Ed Ball and Viola married in 1910, and Hibbard, by that time seven years old, accepted Ed as his father. Whether as the result of adoption or a less formal decision, Hibbard Otto Formes became known as Hibbard Otto Ball.
Like Walter Dowell, Ed probably was looking to boost his income when he joined the Indiana National Guard, although patriotism also probably motivated both men. By 1913, Ed had reached the rank of sergeant, but Walter, who had joined in 1910, was still a private. This difference suggests that Ed had probably joined around 1909.
The Indiana National Guard traces its origins to 1801, when the Indiana Territory organized militia companies to defend local settlements. During the late 19th century, state militia groups voluntarily contributed much of the force for US military actions.
The Governor of Indiana has command of the Indiana National Guard’s state-related missions, but US laws enacted during the first half of the 20th century put state National Guard units under the command of the US military during times of national need.

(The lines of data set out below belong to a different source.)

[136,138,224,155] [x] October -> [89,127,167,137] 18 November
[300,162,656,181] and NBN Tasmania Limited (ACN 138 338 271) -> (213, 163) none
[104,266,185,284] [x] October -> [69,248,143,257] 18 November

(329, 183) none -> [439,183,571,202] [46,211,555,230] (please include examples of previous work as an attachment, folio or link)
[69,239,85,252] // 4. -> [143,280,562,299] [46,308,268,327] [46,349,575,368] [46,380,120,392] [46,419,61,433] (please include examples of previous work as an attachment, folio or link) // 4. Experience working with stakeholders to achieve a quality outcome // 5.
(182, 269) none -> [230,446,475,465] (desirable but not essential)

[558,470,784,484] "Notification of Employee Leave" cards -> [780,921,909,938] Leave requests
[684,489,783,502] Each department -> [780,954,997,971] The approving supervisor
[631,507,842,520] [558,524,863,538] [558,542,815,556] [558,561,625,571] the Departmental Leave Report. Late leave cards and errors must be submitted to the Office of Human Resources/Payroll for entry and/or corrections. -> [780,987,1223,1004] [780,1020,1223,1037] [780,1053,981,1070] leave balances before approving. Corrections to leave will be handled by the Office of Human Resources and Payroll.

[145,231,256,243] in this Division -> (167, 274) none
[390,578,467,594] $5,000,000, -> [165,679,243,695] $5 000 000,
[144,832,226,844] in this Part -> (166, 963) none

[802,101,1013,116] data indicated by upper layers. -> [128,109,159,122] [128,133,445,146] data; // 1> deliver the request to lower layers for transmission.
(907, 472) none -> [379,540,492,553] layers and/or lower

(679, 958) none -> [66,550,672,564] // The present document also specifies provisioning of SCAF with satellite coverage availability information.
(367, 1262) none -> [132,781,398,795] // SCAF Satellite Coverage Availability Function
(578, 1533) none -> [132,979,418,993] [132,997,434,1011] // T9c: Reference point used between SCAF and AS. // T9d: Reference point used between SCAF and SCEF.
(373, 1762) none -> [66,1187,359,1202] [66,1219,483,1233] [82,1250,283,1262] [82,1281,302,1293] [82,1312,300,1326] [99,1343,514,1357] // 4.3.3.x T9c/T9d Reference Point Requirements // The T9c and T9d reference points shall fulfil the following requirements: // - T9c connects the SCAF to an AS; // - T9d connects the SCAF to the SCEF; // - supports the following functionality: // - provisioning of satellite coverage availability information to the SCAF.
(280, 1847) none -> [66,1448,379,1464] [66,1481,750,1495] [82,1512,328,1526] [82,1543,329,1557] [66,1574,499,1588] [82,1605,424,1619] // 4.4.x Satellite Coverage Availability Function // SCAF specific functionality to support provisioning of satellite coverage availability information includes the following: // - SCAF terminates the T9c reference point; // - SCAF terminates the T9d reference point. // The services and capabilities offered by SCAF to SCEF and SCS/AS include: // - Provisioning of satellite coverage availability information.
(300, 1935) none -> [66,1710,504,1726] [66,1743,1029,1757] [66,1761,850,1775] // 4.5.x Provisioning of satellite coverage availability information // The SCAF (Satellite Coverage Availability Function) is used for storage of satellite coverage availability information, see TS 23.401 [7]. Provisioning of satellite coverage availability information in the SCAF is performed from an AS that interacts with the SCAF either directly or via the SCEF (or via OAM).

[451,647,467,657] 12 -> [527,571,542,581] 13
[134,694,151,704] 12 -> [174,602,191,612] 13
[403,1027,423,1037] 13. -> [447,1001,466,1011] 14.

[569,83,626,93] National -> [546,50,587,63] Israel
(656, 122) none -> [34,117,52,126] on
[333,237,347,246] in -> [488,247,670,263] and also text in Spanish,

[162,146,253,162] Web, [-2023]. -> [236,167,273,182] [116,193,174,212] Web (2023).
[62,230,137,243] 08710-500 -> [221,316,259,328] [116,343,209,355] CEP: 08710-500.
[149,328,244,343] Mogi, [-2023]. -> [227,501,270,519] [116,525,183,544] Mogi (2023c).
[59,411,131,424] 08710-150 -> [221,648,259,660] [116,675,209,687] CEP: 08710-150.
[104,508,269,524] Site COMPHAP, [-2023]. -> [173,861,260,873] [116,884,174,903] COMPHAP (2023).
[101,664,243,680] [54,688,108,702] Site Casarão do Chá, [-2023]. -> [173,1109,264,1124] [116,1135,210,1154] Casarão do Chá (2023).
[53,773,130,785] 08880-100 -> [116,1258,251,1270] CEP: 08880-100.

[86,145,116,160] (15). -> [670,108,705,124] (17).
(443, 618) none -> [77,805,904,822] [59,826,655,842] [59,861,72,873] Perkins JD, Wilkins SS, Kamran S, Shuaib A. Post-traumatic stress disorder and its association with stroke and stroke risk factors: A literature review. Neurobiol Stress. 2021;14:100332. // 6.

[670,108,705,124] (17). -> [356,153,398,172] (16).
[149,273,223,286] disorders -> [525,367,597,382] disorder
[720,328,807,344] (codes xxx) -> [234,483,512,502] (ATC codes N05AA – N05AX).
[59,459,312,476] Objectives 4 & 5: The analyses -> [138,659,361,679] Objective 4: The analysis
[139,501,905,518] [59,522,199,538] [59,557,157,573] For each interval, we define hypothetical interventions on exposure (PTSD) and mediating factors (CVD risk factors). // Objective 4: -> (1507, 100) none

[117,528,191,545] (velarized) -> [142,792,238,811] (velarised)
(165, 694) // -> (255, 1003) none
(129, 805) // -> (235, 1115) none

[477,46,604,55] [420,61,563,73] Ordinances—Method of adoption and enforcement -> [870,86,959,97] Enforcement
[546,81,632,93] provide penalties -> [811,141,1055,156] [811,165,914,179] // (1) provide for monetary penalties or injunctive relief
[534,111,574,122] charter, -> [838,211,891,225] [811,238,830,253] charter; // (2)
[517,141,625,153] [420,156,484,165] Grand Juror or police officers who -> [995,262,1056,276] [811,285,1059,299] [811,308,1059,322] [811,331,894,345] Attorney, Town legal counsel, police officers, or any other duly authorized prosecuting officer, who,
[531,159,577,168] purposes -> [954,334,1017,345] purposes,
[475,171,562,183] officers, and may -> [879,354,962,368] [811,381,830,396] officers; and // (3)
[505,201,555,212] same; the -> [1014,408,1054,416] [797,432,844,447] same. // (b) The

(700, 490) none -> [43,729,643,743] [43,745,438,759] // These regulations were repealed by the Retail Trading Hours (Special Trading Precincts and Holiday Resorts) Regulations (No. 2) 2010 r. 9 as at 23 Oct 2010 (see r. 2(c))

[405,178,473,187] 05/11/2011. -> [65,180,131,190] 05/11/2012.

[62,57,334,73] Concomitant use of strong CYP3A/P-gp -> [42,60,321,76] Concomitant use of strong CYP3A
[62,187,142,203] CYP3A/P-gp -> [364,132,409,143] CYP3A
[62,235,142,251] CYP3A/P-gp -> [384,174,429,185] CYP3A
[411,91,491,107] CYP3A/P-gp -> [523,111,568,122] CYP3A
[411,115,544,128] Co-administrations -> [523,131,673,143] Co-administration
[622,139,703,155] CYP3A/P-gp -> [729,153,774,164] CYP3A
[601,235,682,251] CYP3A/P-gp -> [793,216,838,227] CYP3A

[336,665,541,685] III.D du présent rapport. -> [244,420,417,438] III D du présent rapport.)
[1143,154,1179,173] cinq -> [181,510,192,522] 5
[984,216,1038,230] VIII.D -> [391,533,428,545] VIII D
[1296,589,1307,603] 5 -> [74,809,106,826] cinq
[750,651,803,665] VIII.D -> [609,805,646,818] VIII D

Fort Benjamin Harrison was established as a training center for the Indiana National Guard in June 1904 in Lawrence Township, Marion County. In August 1906, 3,000 Indiana National Guard troops from around the state arrived at the fort. The troops expended 200,000 rounds of blank ammunition in mock battles and military maneuvers.
Ed and Walter first met when National Guard Units from all over Indiana participated in an encampment at Fort Harrison in 1913. The purpose was to learn from and train with regular US Army units.
It was a case of meeting at the wrong place at the wrong time.